The city of Surfside released construction and inspection reports showing the beachside condominium is 13 stories tall with 135 units. The high-rise was built in 1981.
“After search and rescue efforts are completed, the engineers investigating the cause will have to collect samples like metal and concrete. They can’t go in until it’s safe for them, so it might take weeks or months to do these studies to really understand what caused this failure,” Catbas said.
A 2018 structural survey of the building documents failing joint sealants and waterproofing below the pool deck, entrance drive and parking garage. An inspector noted that, “Failure to replace the waterproofing in the near future will cause the extent of the concrete deterioration to expand exponentially.”
Those types of issues are something Catbas said could be monitored using sensors built into the structures, or vehicles like drones and small robots.

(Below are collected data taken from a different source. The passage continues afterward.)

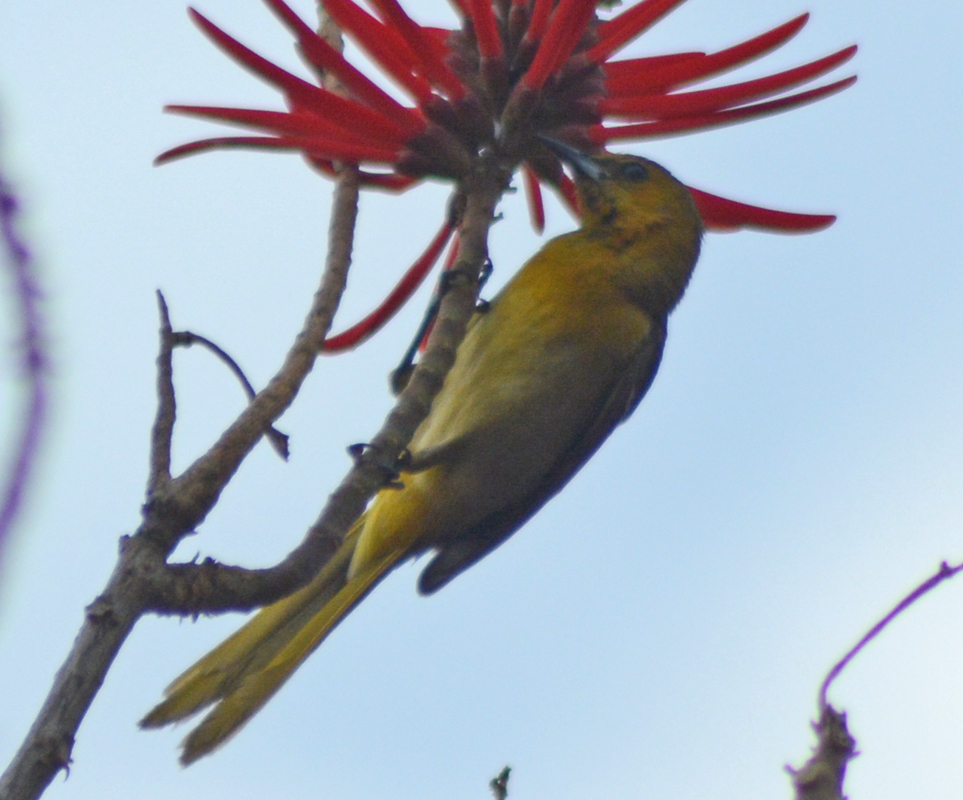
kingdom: Animalia
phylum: Chordata
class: Aves
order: Passeriformes
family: Icteridae
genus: Icterus
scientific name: Icterus abeillei
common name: Black-backed oriole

“If you look at concrete, the infrared can see things that you can’t see with the naked eye,” Catbas said. “These are early warning systems. We need to seriously think about how we are going to use these technologies.”
Catbas said the technology is already being used in many landmark properties to alert building owners and engineers of any changes in the structure or soil conditions below the foundation. He said these sensors could prevent collapses like the one in Surfside and save lives.
“It’s very heartbreaking. So as engineers we need to make sure we do our jobs right,” Catbas said.
Estimates for repairs as a result of the 2018 structural survey of the Surfside condo cost more than $9 million. Permits dating back to April 2021 show some of those repairs were underway when the building collapsed.